>> START

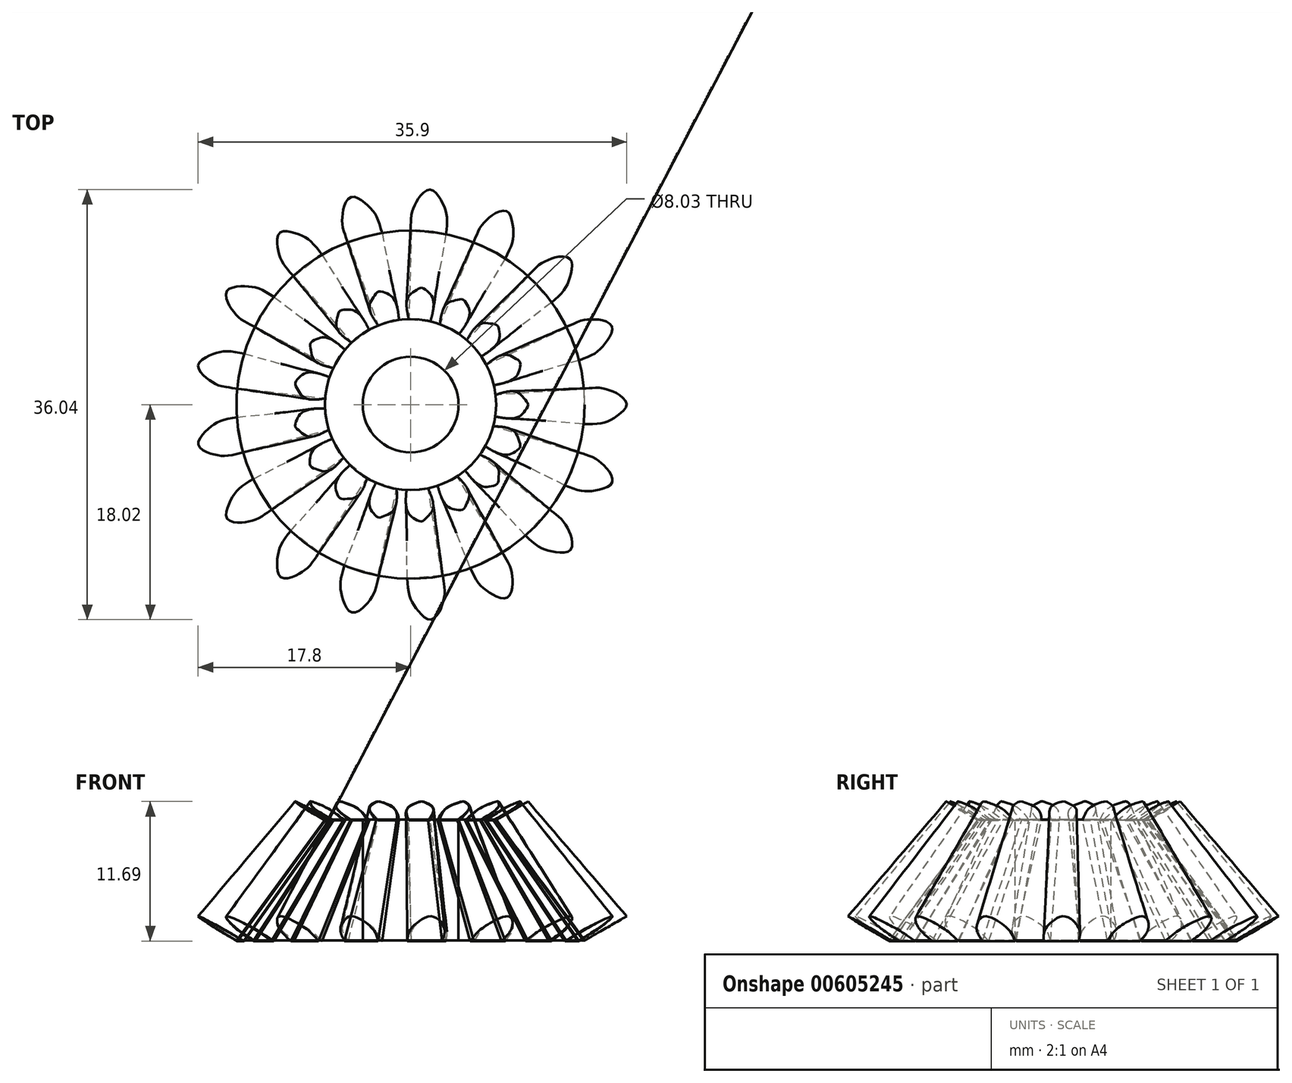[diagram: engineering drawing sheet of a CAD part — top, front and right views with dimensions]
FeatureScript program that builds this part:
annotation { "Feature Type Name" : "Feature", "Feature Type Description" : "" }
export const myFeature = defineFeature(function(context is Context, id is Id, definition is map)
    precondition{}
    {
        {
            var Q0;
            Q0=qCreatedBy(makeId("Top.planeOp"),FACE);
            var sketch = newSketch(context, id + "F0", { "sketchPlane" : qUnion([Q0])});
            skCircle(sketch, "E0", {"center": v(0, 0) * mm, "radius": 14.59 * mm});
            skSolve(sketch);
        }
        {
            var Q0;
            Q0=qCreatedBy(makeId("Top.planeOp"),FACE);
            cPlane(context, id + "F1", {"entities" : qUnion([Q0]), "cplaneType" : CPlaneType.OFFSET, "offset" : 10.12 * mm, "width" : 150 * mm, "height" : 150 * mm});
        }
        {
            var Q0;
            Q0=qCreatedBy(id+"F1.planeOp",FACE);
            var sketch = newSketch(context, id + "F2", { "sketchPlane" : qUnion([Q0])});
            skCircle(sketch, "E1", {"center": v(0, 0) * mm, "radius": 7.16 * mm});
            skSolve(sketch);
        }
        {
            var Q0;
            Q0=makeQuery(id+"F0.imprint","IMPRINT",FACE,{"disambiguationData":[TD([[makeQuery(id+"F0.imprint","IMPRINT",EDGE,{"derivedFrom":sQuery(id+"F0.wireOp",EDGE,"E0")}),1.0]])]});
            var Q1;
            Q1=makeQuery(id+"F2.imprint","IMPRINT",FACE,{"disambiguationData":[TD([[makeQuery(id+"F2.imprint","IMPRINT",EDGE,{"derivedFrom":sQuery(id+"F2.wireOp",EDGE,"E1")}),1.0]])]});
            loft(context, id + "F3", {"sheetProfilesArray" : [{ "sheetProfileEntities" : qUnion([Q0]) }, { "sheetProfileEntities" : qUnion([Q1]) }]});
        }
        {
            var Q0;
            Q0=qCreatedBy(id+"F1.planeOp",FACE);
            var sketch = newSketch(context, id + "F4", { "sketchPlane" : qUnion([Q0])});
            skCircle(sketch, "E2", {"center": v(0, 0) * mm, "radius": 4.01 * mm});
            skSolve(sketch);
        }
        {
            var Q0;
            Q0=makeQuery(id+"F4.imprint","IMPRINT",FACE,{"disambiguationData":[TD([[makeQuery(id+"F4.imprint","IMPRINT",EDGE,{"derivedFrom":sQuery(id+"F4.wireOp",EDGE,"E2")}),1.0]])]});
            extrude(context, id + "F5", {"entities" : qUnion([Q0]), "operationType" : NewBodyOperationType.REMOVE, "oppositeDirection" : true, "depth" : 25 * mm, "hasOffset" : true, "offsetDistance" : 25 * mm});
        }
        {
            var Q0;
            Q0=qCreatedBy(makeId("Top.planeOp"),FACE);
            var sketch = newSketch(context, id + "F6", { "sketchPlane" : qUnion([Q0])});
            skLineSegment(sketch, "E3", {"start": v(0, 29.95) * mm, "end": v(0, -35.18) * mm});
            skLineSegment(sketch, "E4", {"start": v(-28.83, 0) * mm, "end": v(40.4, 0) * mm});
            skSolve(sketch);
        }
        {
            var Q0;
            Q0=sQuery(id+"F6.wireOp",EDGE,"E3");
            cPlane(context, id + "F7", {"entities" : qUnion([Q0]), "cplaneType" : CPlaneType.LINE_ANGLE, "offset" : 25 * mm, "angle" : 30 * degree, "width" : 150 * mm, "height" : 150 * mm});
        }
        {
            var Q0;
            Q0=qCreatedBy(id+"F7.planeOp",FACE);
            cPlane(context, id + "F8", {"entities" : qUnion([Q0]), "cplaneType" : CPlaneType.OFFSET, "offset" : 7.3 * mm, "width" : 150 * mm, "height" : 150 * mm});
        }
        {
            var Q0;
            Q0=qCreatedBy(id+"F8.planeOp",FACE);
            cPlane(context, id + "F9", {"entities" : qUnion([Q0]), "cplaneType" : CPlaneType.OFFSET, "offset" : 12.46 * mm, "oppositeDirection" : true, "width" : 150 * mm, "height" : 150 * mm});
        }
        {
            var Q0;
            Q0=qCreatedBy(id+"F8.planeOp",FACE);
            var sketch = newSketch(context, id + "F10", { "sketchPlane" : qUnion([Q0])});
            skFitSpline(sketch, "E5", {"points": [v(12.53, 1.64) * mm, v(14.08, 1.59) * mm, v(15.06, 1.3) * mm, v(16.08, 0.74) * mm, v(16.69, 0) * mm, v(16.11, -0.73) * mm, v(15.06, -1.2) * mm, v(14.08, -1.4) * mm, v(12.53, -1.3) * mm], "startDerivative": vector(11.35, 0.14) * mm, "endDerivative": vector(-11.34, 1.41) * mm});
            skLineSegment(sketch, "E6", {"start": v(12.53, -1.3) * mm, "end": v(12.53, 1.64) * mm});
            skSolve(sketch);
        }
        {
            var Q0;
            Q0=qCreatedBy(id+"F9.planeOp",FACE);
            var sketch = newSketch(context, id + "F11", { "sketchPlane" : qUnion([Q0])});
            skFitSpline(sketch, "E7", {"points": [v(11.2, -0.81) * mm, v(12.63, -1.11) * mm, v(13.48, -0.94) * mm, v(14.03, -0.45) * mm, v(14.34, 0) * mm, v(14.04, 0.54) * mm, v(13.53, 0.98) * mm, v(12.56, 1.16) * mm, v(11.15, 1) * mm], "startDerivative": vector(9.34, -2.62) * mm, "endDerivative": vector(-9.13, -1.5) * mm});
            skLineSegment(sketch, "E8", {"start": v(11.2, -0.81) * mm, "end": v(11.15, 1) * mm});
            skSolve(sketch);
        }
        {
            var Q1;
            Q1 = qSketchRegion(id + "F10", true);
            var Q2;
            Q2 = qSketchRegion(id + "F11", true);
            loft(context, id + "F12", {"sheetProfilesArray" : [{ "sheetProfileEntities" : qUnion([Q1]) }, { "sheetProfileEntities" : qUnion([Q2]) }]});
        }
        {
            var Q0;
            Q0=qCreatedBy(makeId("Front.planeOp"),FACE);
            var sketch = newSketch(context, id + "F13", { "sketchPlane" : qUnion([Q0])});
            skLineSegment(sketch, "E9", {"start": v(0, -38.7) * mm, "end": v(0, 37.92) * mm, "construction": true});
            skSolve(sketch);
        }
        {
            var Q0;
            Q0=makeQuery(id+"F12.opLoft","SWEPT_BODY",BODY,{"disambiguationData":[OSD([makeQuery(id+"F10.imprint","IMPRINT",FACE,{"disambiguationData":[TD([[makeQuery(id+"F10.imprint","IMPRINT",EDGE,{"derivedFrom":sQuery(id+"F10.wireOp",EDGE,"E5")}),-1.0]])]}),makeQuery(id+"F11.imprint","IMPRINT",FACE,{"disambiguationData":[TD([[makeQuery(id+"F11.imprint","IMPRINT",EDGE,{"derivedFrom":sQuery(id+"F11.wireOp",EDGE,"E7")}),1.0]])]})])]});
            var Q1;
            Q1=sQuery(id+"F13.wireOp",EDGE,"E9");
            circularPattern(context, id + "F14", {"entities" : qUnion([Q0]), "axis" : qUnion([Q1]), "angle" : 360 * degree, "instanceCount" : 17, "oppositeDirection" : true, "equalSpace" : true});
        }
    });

>> END

#### [WHAT IS NEEDED]
Please pull out every line of the material above that contains the string "angle". Case counts, so only lines with that exact capitalization qualify.

#### [FINISHED EXERCISE]
            cPlane(context, id + "F7", {"entities" : qUnion([Q0]), "cplaneType" : CPlaneType.LINE_ANGLE, "offset" : 25 * mm, "angle" : 30 * degree, "width" : 150 * mm, "height" : 150 * mm});
            circularPattern(context, id + "F14", {"entities" : qUnion([Q0]), "axis" : qUnion([Q1]), "angle" : 360 * degree, "instanceCount" : 17, "oppositeDirection" : true, "equalSpace" : true});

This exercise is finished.